M4 and CAR are both the same length gas system/handguards, and both are referred to as "carbine". Mid-length gas systems produce a softer recoil as it is better tuned for a 16" barrel than the carbine system (which is intended for 14.5" barrels). A midlength also allows you to properly mount a bayonet, if you so choose.

If you feel like spending some time reading, here is a link that explains the difference in detail: http://www.thehighroad.org/showthread.php?t=199626 .

Heck
November 7, 2008, 01:49 AM
You have a longer sight radius wiith the midlength for iron sights

wacki
November 7, 2008, 02:16 AM
Thanks duck!!! That link is just what I needed

RP88
November 7, 2008, 01:33 PM
even on an violent carbine that gets drilled strenuously, it will last a very long time. Worst case? You'll have to buy another whole BCG a decade or so down the road. maybe sooner, but you'll more than get your money's worth by time that comes up.

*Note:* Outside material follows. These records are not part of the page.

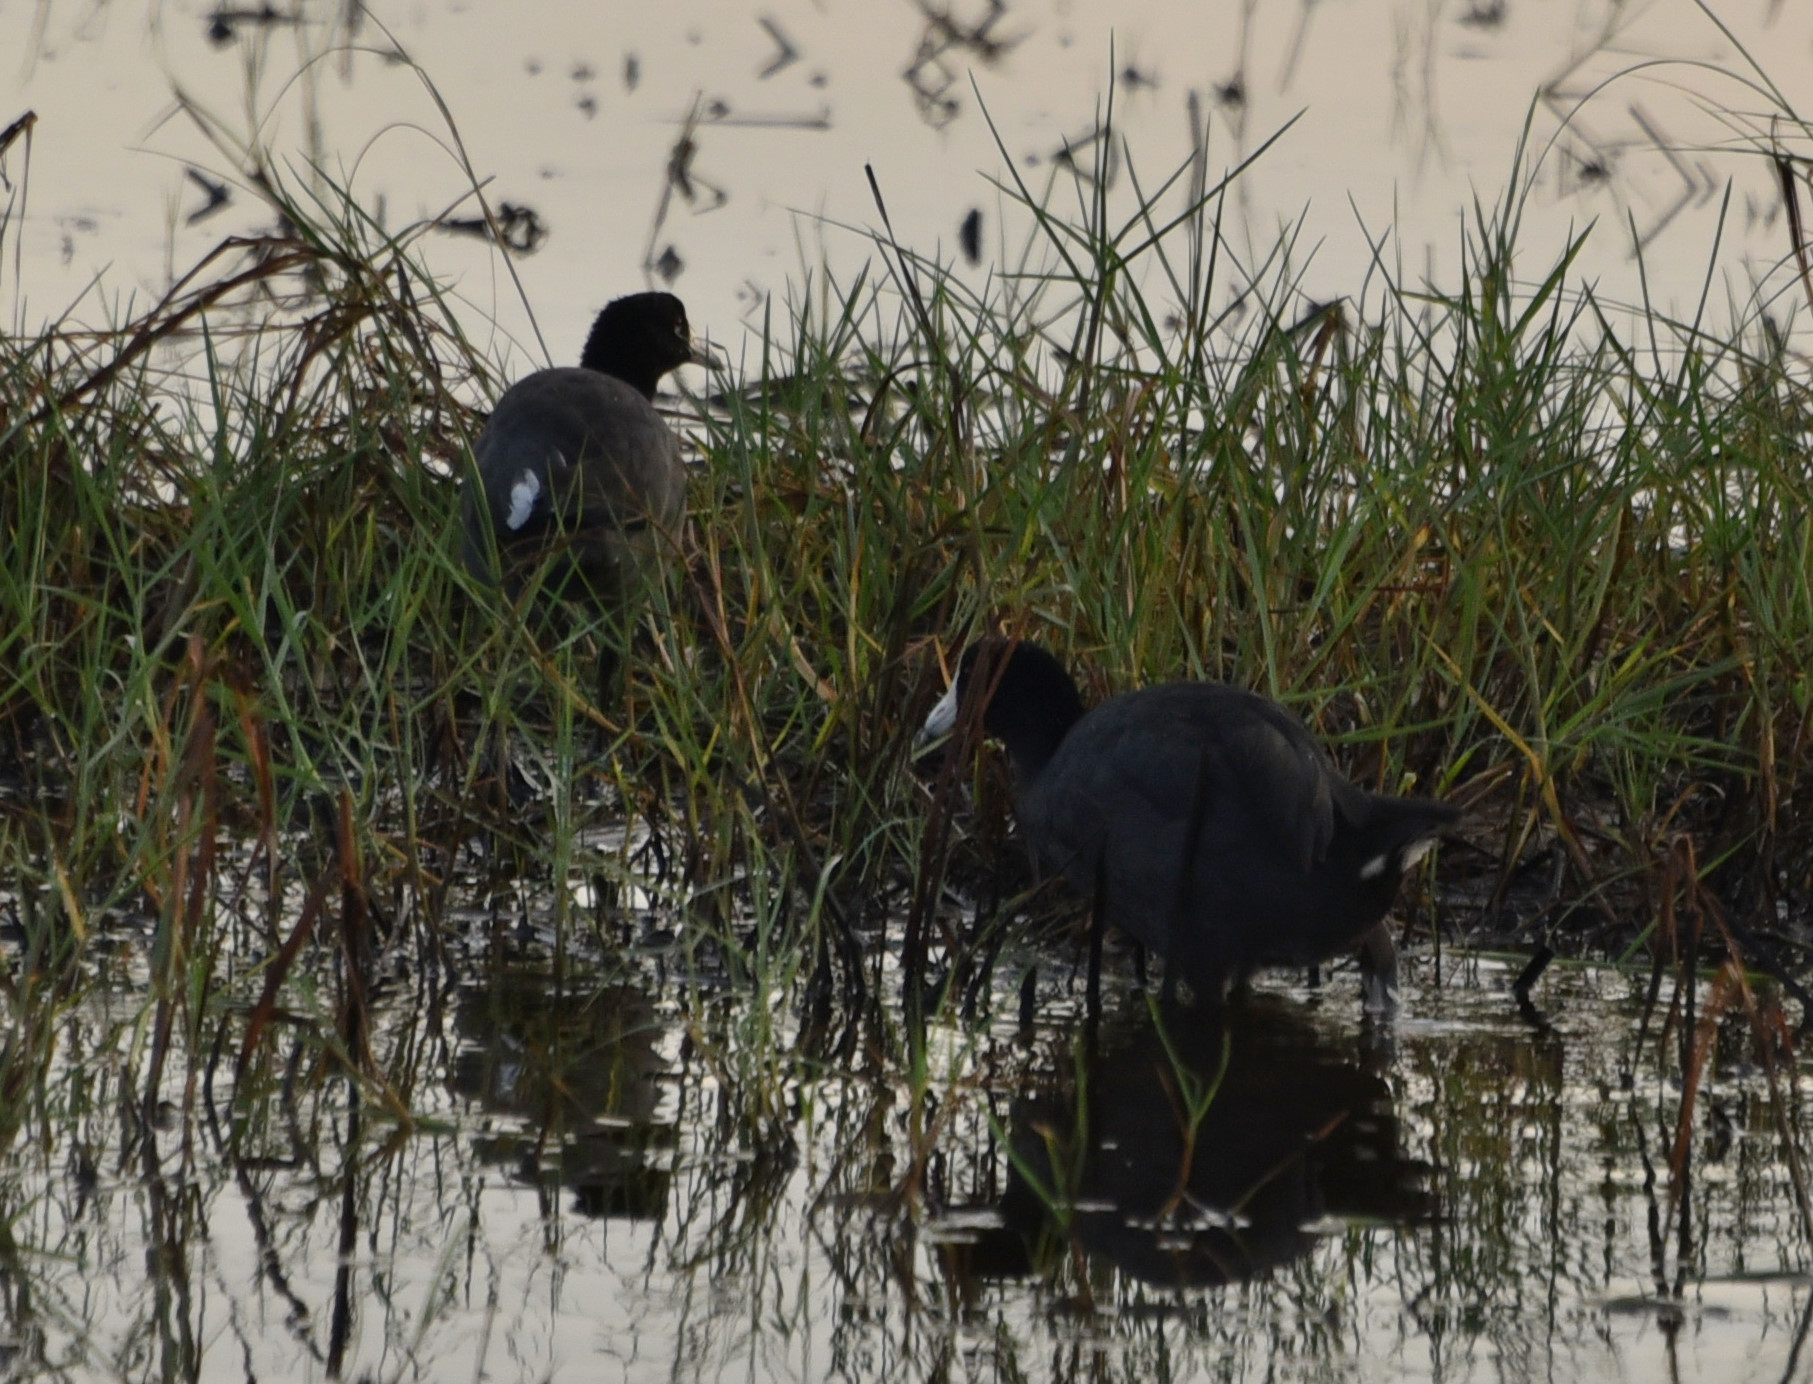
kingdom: Animalia
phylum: Chordata
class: Aves
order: Gruiformes
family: Rallidae
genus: Fulica
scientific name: Fulica americana
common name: American coot
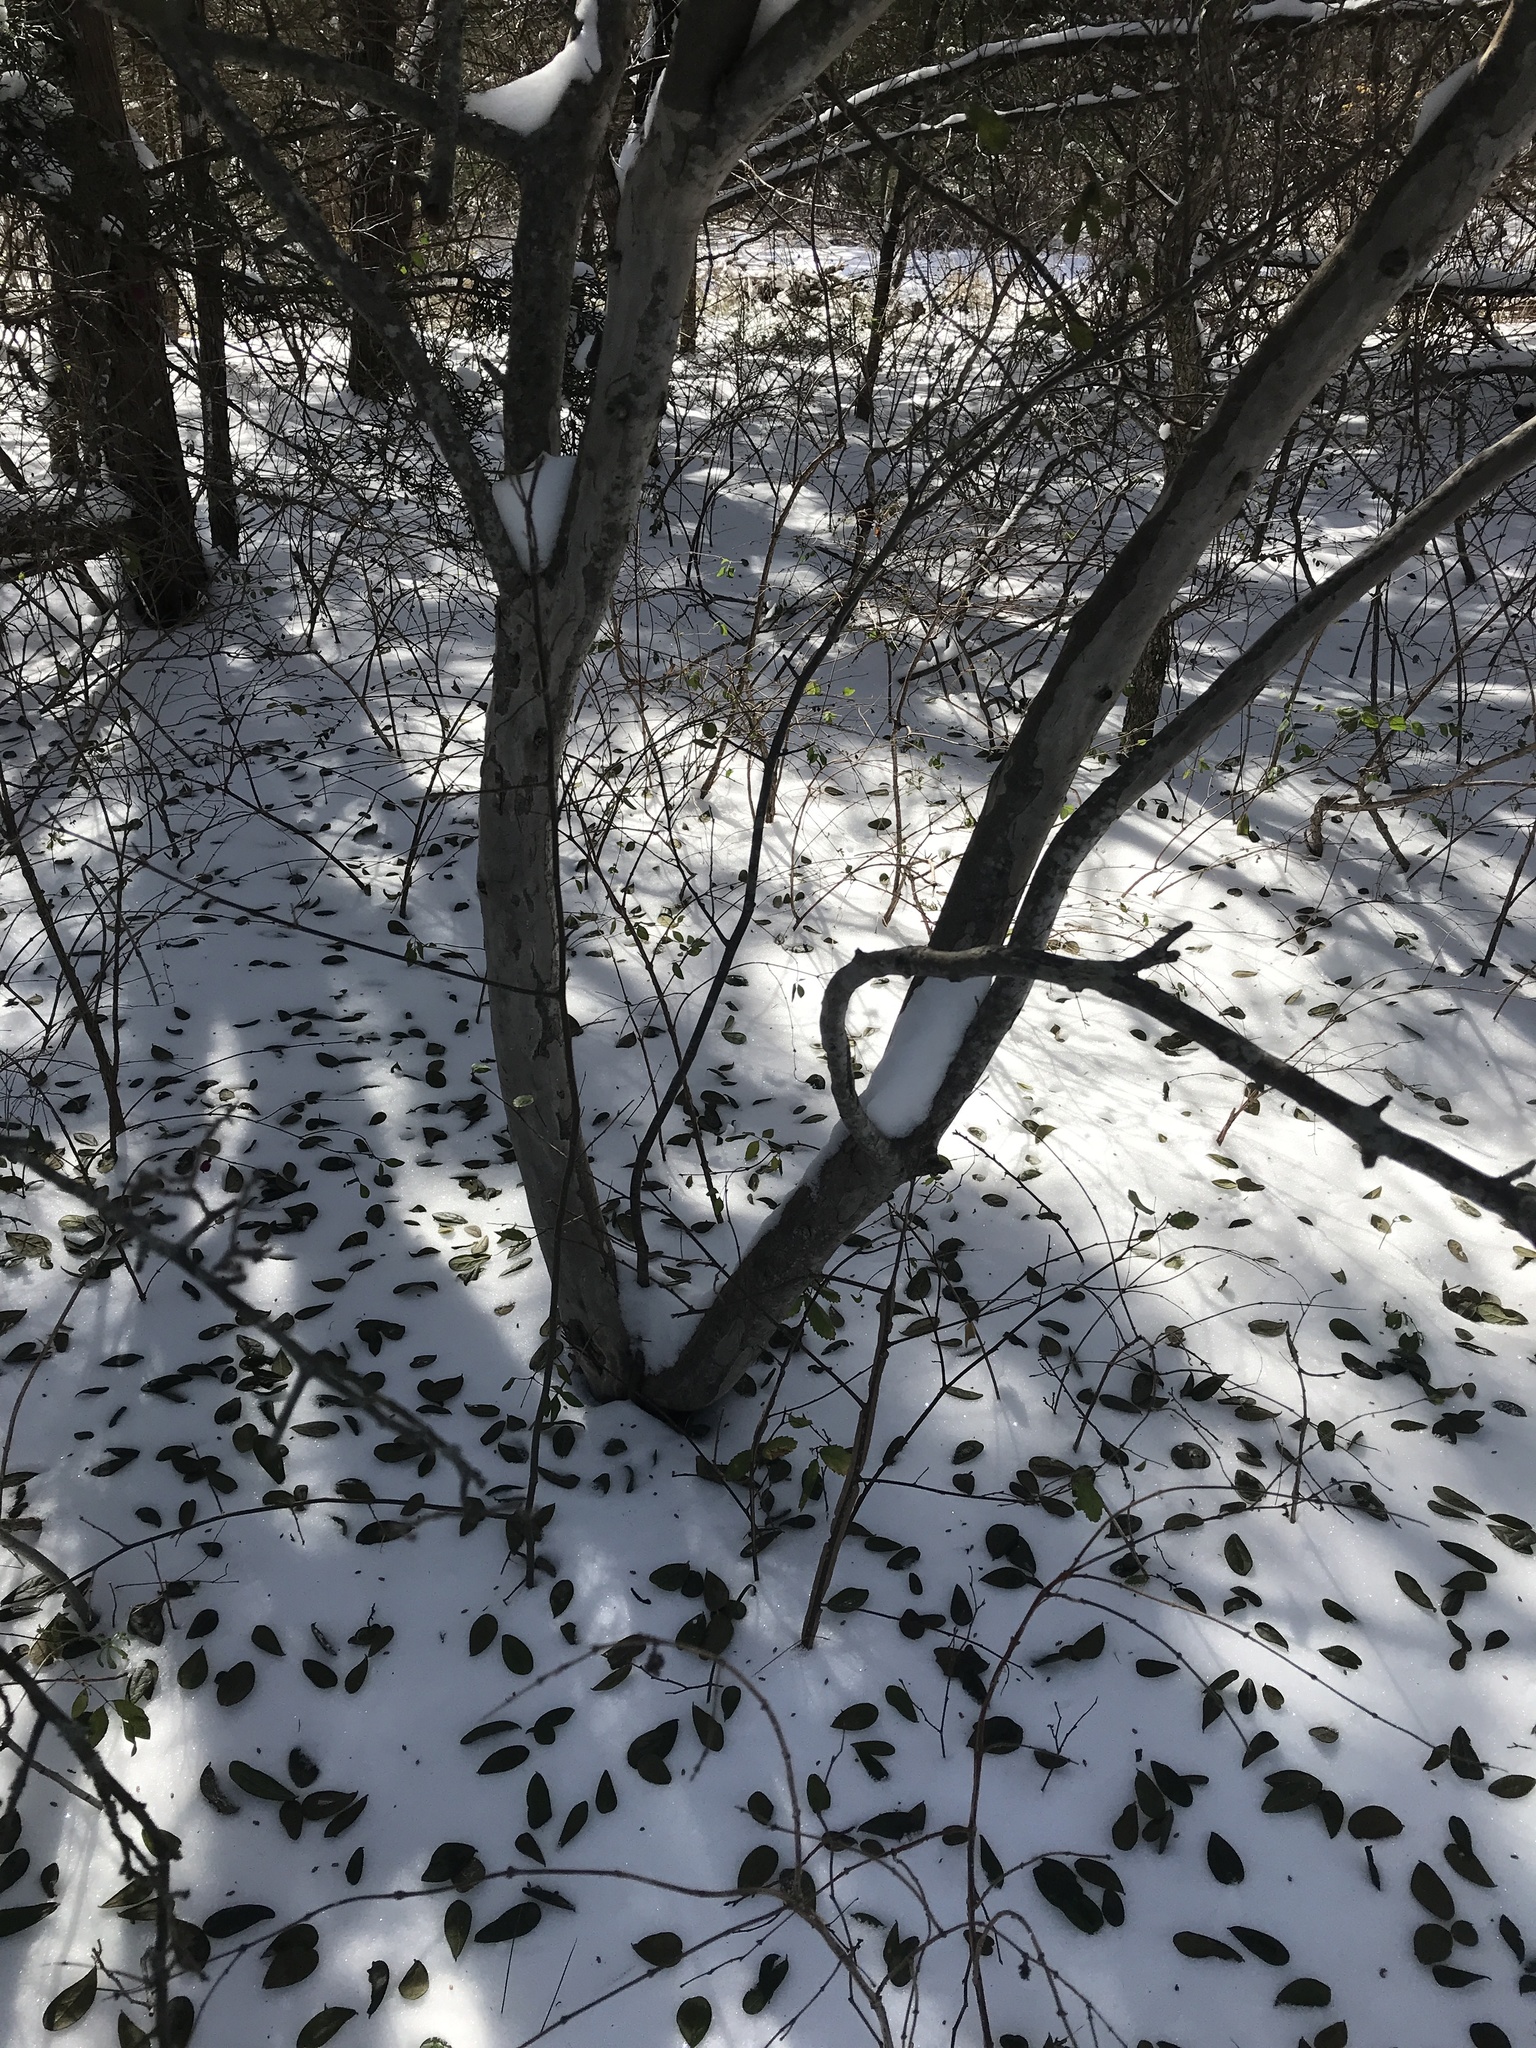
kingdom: Plantae
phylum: Tracheophyta
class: Magnoliopsida
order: Ericales
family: Ebenaceae
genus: Diospyros
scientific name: Diospyros texana
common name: Texas persimmon
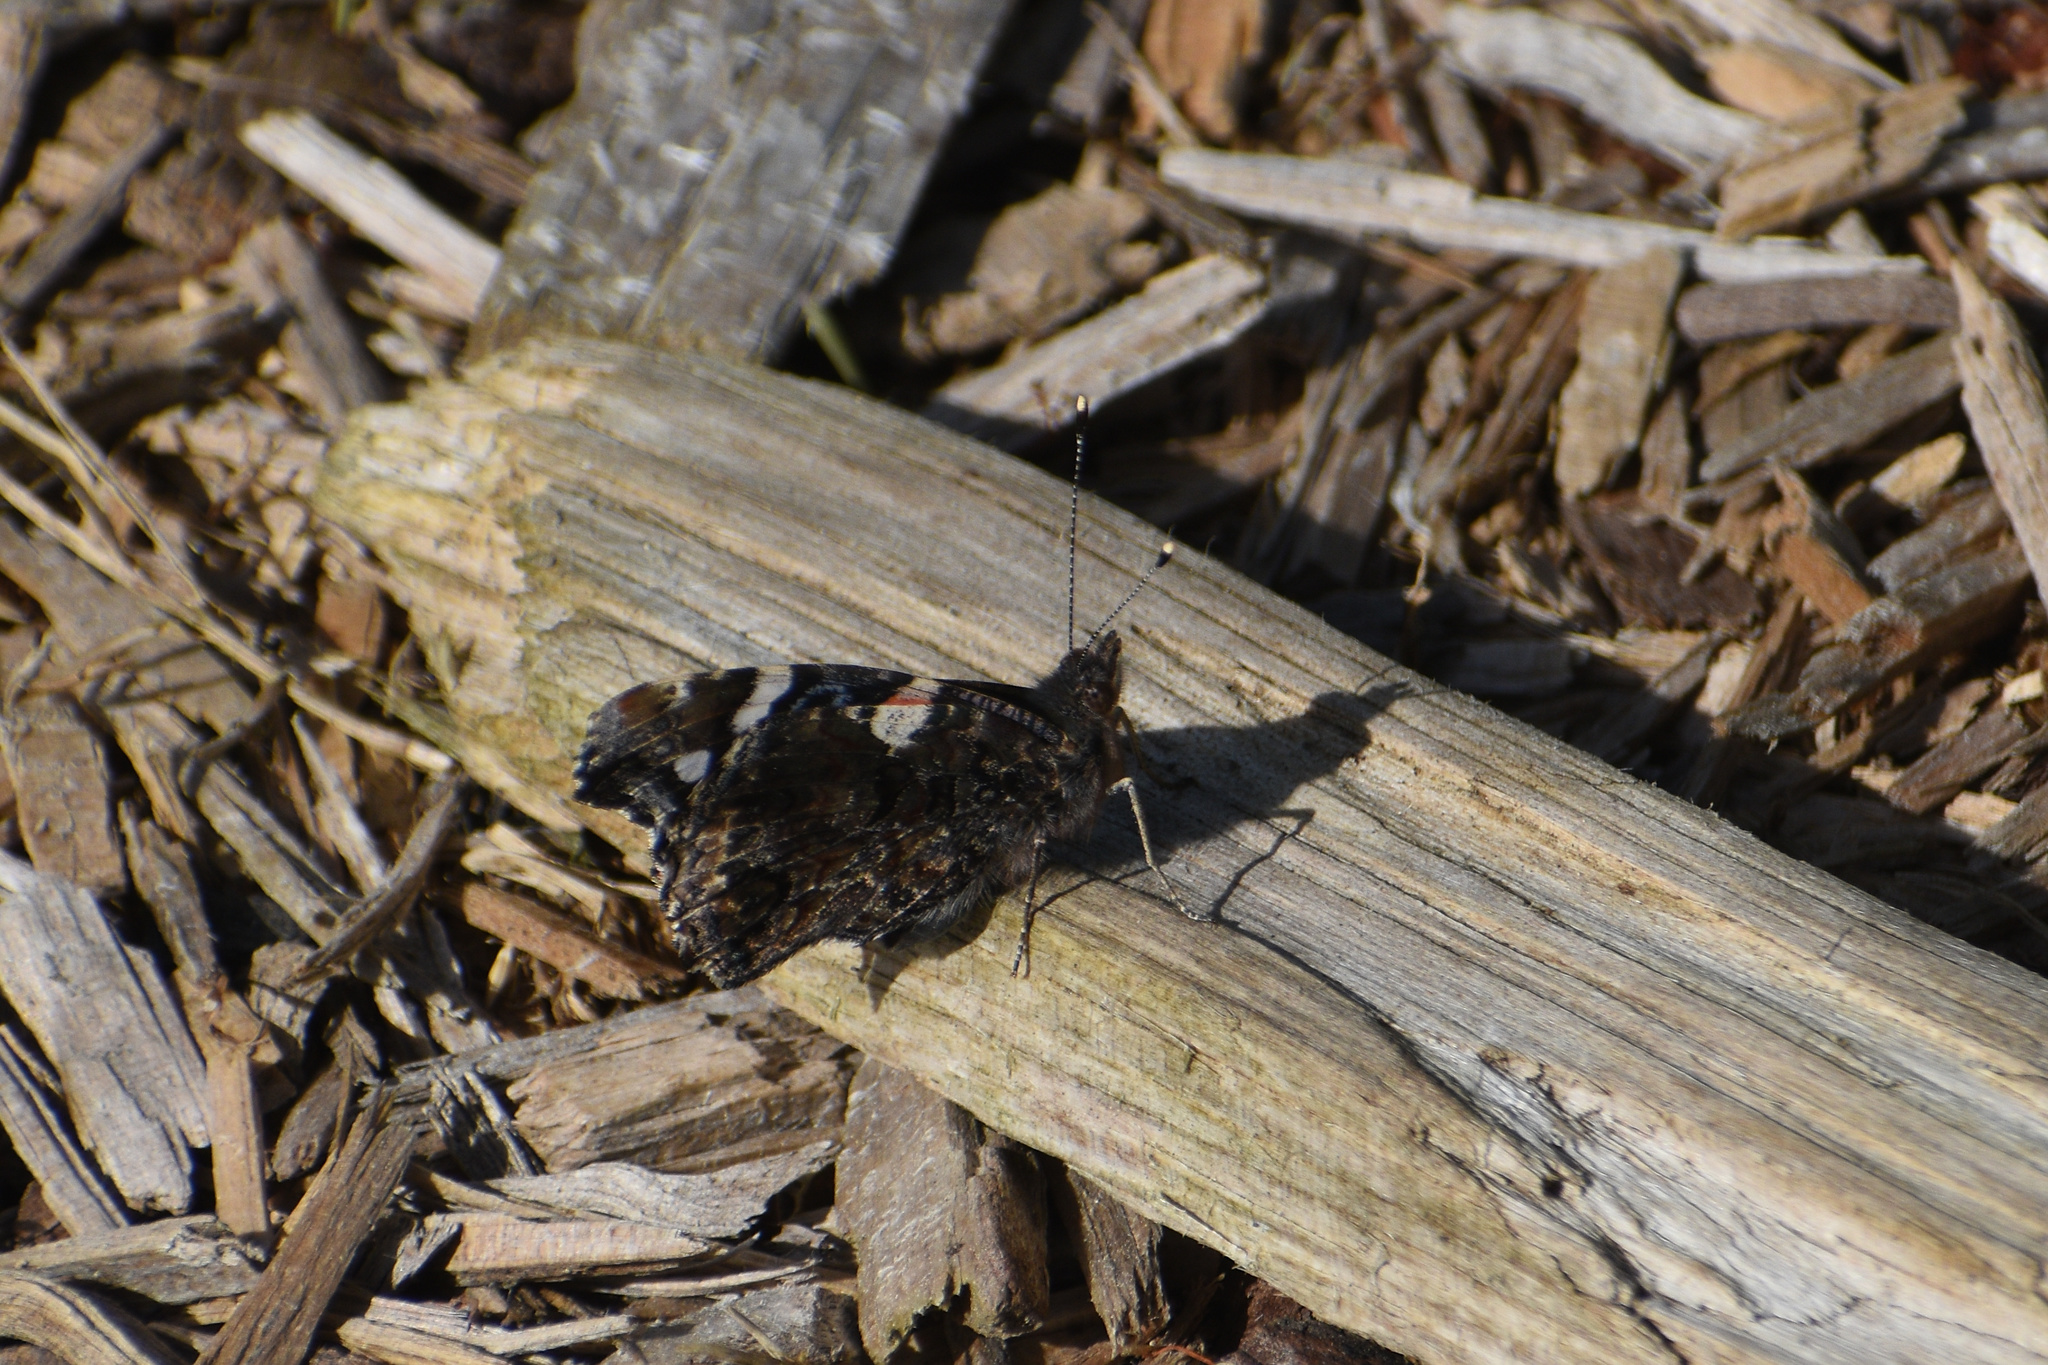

The midlength gives you a (slightly longer) carbine length for practicality, and offers easing on the pressure. That means less violent action and less wear. Not as little as the full-length, but it will ease up enough to where you'll notice a better, smoother action. Not to mention it just feels more natural than a carbine - at least to me.

ArmedBear
November 7, 2008, 01:42 PM
I've noticed that it's easier to find various rail handguards for the carbine length. But I suppose you don't have to buy 10 of them or anything.

What about weight?

If I want a lightweight gun, is the midlength a lot heavier?

What profile are midlength barrels from the usual suspects like Armalite and Rock River?

Eightball
November 7, 2008, 01:51 PM
The midlength gives you a (slightly longer) carbine length for practicality, and offers easing on the pressure. That means less violent action and less wear. Not as little as the full-length, but it will ease up enough to where you'll notice a better, smoother action. Not to mention it just feels more natural than a carbine - at least to me.+1

My Middy RRA seems to recoil just a hair less/smoother than one of my friend's 16" CARs. And to boot, gives me more convenient places for my hands to rest on the forend, as I am tall & have lanky arms.

RP88
November 7, 2008, 04:43 PM
I have a del-ton midlength right now. It has a heavy barrel, and the oversized guards with double heat shields. It's 'front-heavy', but still balances great. It won't be real noticeable when you hold it, but when you're kicking it around, you'll notice that the front has more weight to it. A good plus to that is that all that crap it has up in front keeps it relatively cool.